### Input for this task
*** Begin section ***
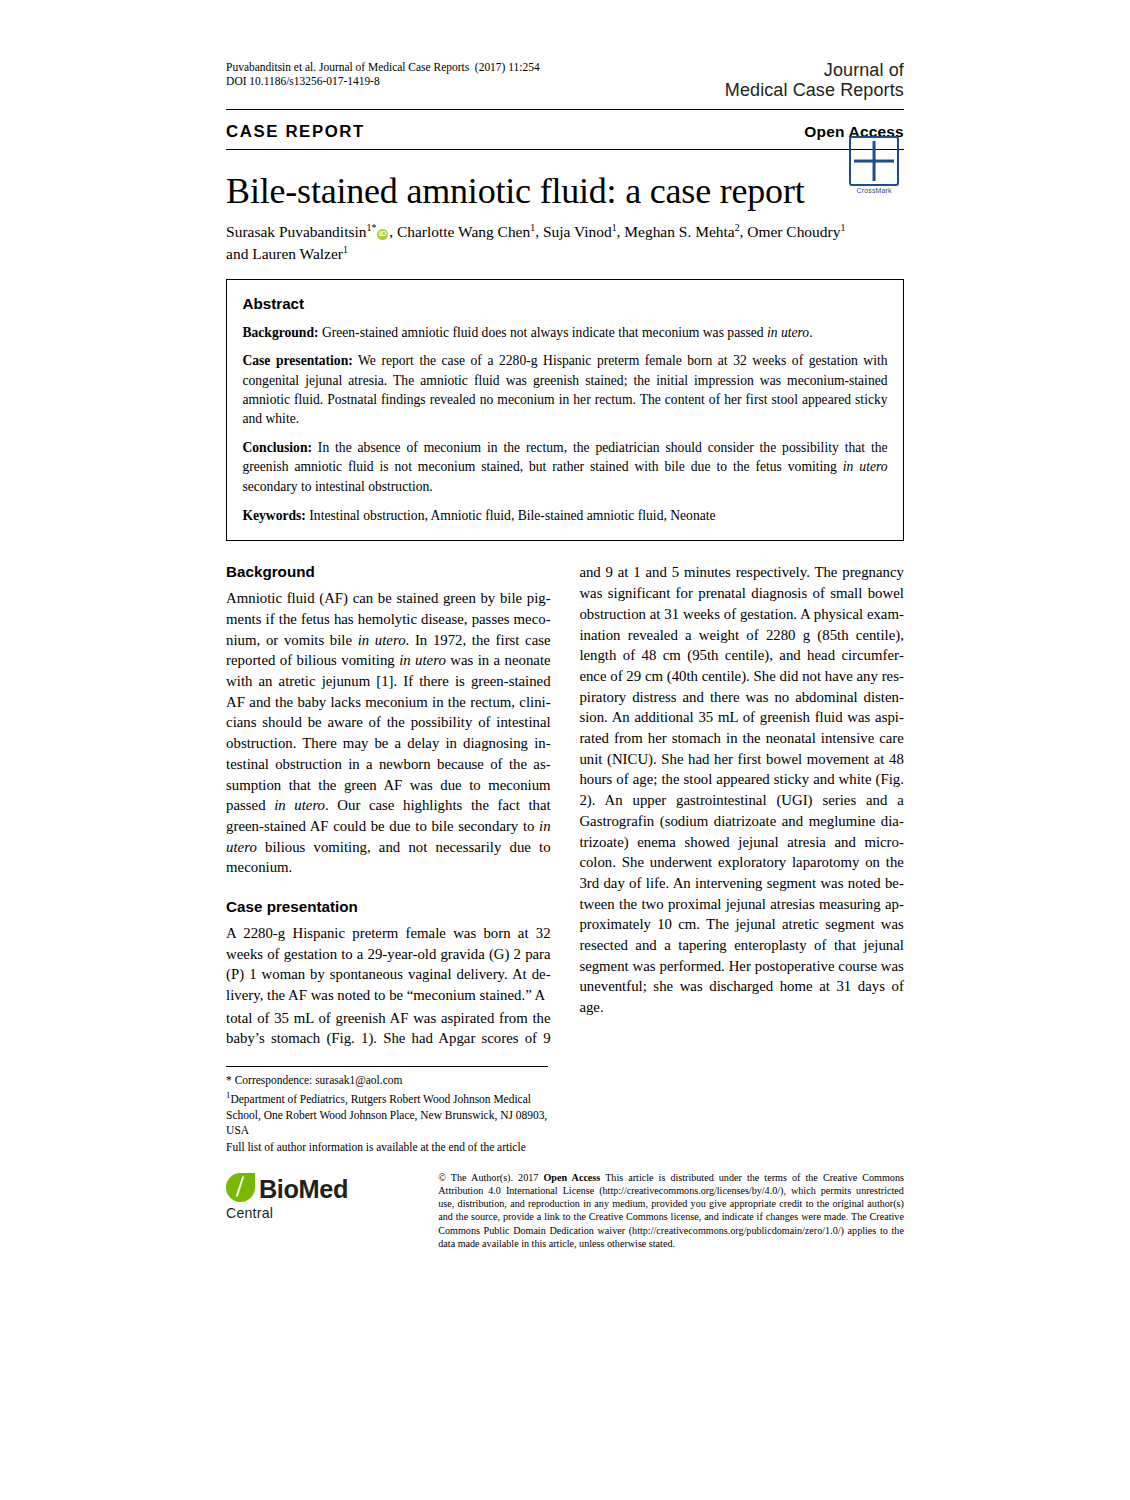Puvabanditsin et al. Journal of Medical Case Reports (2017) 11:254
DOI 10.1186/s13256-017-1419-8
Journal of Medical Case Reports
CASE REPORT
Open Access
CrossMark
Bile-stained amniotic fluid: a case report
Surasak Puvabanditsin1*iD, Charlotte Wang Chen1, Suja Vinod1, Meghan S. Mehta2, Omer Choudry1
and Lauren Walzer1
Abstract
Background: Green-stained amniotic fluid does not always indicate that meconium was passed in utero.
Case presentation: We report the case of a 2280-g Hispanic preterm female born at 32 weeks of gestation with congenital jejunal atresia. The amniotic fluid was greenish stained; the initial impression was meconium-stained amniotic fluid. Postnatal findings revealed no meconium in her rectum. The content of her first stool appeared sticky and white.
Conclusion: In the absence of meconium in the rectum, the pediatrician should consider the possibility that the greenish amniotic fluid is not meconium stained, but rather stained with bile due to the fetus vomiting in utero secondary to intestinal obstruction.
Keywords: Intestinal obstruction, Amniotic fluid, Bile-stained amniotic fluid, Neonate
Background
Amniotic fluid (AF) can be stained green by bile pigments if the fetus has hemolytic disease, passes meconium, or vomits bile in utero. In 1972, the first case reported of bilious vomiting in utero was in a neonate with an atretic jejunum [1]. If there is green-stained AF and the baby lacks meconium in the rectum, clinicians should be aware of the possibility of intestinal obstruction. There may be a delay in diagnosing intestinal obstruction in a newborn because of the assumption that the green AF was due to meconium passed in utero. Our case highlights the fact that green-stained AF could be due to bile secondary to in utero bilious vomiting, and not necessarily due to meconium.
Case presentation
A 2280-g Hispanic preterm female was born at 32 weeks of gestation to a 29-year-old gravida (G) 2 para (P) 1 woman by spontaneous vaginal delivery. At delivery, the AF was noted to be “meconium stained.” A
total of 35 mL of greenish AF was aspirated from the baby’s stomach (Fig. 1). She had Apgar scores of 9 and 9 at 1 and 5 minutes respectively. The pregnancy was significant for prenatal diagnosis of small bowel obstruction at 31 weeks of gestation. A physical examination revealed a weight of 2280 g (85th centile), length of 48 cm (95th centile), and head circumference of 29 cm (40th centile). She did not have any respiratory distress and there was no abdominal distension. An additional 35 mL of greenish fluid was aspirated from her stomach in the neonatal intensive care unit (NICU). She had her first bowel movement at 48 hours of age; the stool appeared sticky and white (Fig. 2). An upper gastrointestinal (UGI) series and a Gastrografin (sodium diatrizoate and meglumine diatrizoate) enema showed jejunal atresia and microcolon. She underwent exploratory laparotomy on the 3rd day of life. An intervening segment was noted between the two proximal jejunal atresias measuring approximately 10 cm. The jejunal atretic segment was resected and a tapering enteroplasty of that jejunal segment was performed. Her postoperative course was uneventful; she was discharged home at 31 days of age.
* Correspondence: surasak1@aol.com
1Department of Pediatrics, Rutgers Robert Wood Johnson Medical School, One Robert Wood Johnson Place, New Brunswick, NJ 08903, USA
Full list of author information is available at the end of the article
Bio Med
Central
© The Author(s). 2017 Open Access This article is distributed under the terms of the Creative Commons Attribution 4.0 International License (http://creativecommons.org/licenses/by/4.0/), which permits unrestricted use, distribution, and reproduction in any medium, provided you give appropriate credit to the original author(s) and the source, provide a link to the Creative Commons license, and indicate if changes were made. The Creative Commons Public Domain Dedication waiver (http://creativecommons.org/publicdomain/zero/1.0/) applies to the data made available in this article, unless otherwise stated.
*** End section ***
### Try it
Set each line of the records down again exactly as it reads. Omit the pictures.

### The answer
Puvabanditsin et al. Journal of Medical Case Reports (2017) 11:254
DOI 10.1186/s13256-017-1419-8
Journal of Medical Case Reports
CASE REPORT
Open Access
CrossMark
Bile-stained amniotic fluid: a case report
Surasak Puvabanditsin1*iD, Charlotte Wang Chen1, Suja Vinod1, Meghan S. Mehta2, Omer Choudry1
and Lauren Walzer1
Abstract
Background: Green-stained amniotic fluid does not always indicate that meconium was passed in utero.
Case presentation: We report the case of a 2280-g Hispanic preterm female born at 32 weeks of gestation with congenital jejunal atresia. The amniotic fluid was greenish stained; the initial impression was meconium-stained amniotic fluid. Postnatal findings revealed no meconium in her rectum. The content of her first stool appeared sticky and white.
Conclusion: In the absence of meconium in the rectum, the pediatrician should consider the possibility that the greenish amniotic fluid is not meconium stained, but rather stained with bile due to the fetus vomiting in utero secondary to intestinal obstruction.
Keywords: Intestinal obstruction, Amniotic fluid, Bile-stained amniotic fluid, Neonate
Background
Amniotic fluid (AF) can be stained green by bile pigments if the fetus has hemolytic disease, passes meconium, or vomits bile in utero. In 1972, the first case reported of bilious vomiting in utero was in a neonate with an atretic jejunum [1]. If there is green-stained AF and the baby lacks meconium in the rectum, clinicians should be aware of the possibility of intestinal obstruction. There may be a delay in diagnosing intestinal obstruction in a newborn because of the assumption that the green AF was due to meconium passed in utero. Our case highlights the fact that green-stained AF could be due to bile secondary to in utero bilious vomiting, and not necessarily due to meconium.
Case presentation
A 2280-g Hispanic preterm female was born at 32 weeks of gestation to a 29-year-old gravida (G) 2 para (P) 1 woman by spontaneous vaginal delivery. At delivery, the AF was noted to be “meconium stained.” A
total of 35 mL of greenish AF was aspirated from the baby’s stomach (Fig. 1). She had Apgar scores of 9 and 9 at 1 and 5 minutes respectively. The pregnancy was significant for prenatal diagnosis of small bowel obstruction at 31 weeks of gestation. A physical examination revealed a weight of 2280 g (85th centile), length of 48 cm (95th centile), and head circumference of 29 cm (40th centile). She did not have any respiratory distress and there was no abdominal distension. An additional 35 mL of greenish fluid was aspirated from her stomach in the neonatal intensive care unit (NICU). She had her first bowel movement at 48 hours of age; the stool appeared sticky and white (Fig. 2). An upper gastrointestinal (UGI) series and a Gastrografin (sodium diatrizoate and meglumine diatrizoate) enema showed jejunal atresia and microcolon. She underwent exploratory laparotomy on the 3rd day of life. An intervening segment was noted between the two proximal jejunal atresias measuring approximately 10 cm. The jejunal atretic segment was resected and a tapering enteroplasty of that jejunal segment was performed. Her postoperative course was uneventful; she was discharged home at 31 days of age.
* Correspondence: surasak1@aol.com
1Department of Pediatrics, Rutgers Robert Wood Johnson Medical School, One Robert Wood Johnson Place, New Brunswick, NJ 08903, USA
Full list of author information is available at the end of the article
Bio Med
Central
© The Author(s). 2017 Open Access This article is distributed under the terms of the Creative Commons Attribution 4.0 International License (http://creativecommons.org/licenses/by/4.0/), which permits unrestricted use, distribution, and reproduction in any medium, provided you give appropriate credit to the original author(s) and the source, provide a link to the Creative Commons license, and indicate if changes were made. The Creative Commons Public Domain Dedication waiver (http://creativecommons.org/publicdomain/zero/1.0/) applies to the data made available in this article, unless otherwise stated.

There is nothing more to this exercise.